(Dataset items)
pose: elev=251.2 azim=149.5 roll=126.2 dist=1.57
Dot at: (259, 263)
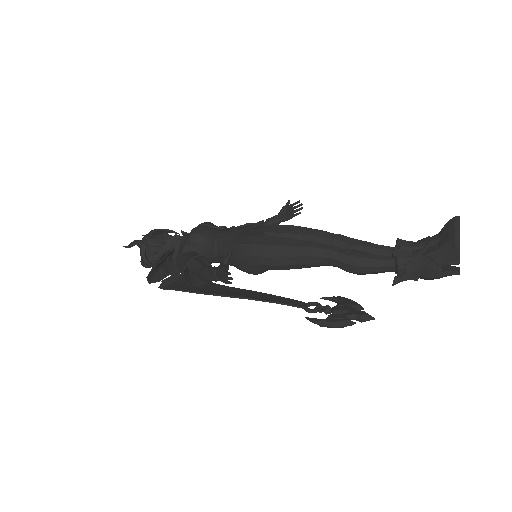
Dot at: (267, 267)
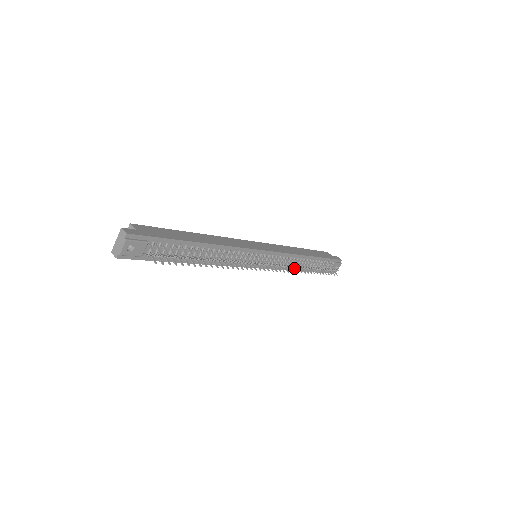
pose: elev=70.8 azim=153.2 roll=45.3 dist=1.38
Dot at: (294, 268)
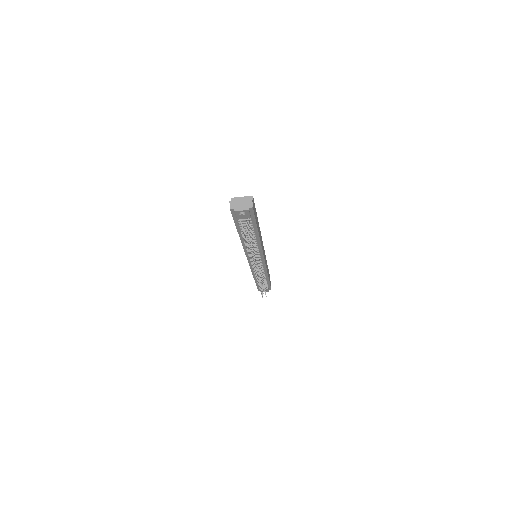
Dot at: occluded
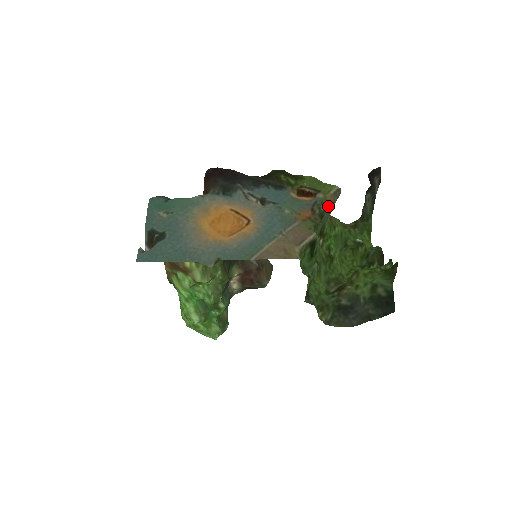
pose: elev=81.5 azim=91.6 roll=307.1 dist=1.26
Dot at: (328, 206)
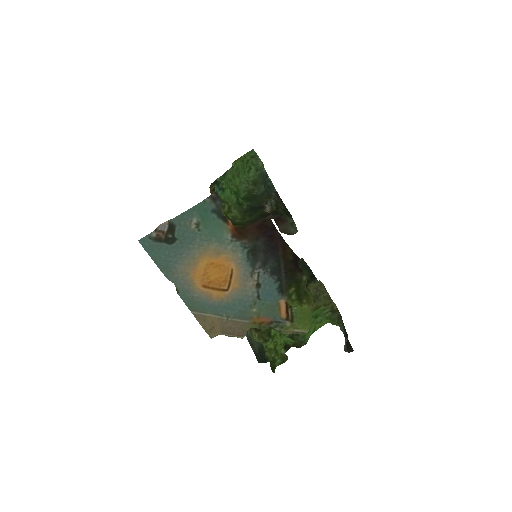
Dot at: (280, 332)
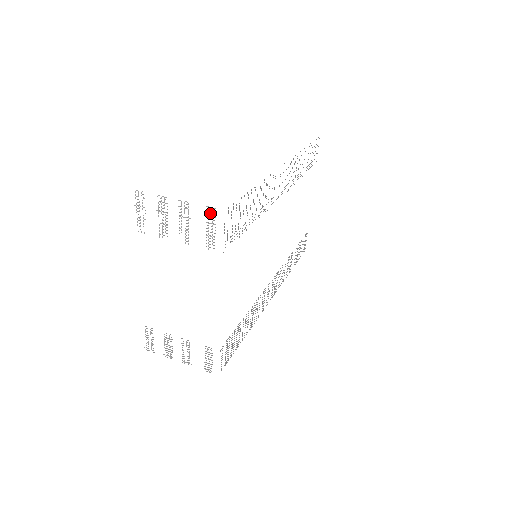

(TASK INSTRUCTIONS)
Copy every line of the rows above word for word, but leave out the pictures.

(RESULT)
pose: elev=251.2 azim=149.5 roll=126.2 dist=1.57
Dot at: (259, 263)
Dot at: (267, 267)
pose: elev=70.8 azim=153.2 roll=45.3 dist=1.38
Dot at: (294, 268)
Dot at: occluded
pose: elev=81.5 azim=91.6 roll=307.1 dist=1.26
Dot at: (328, 206)
Dot at: (280, 332)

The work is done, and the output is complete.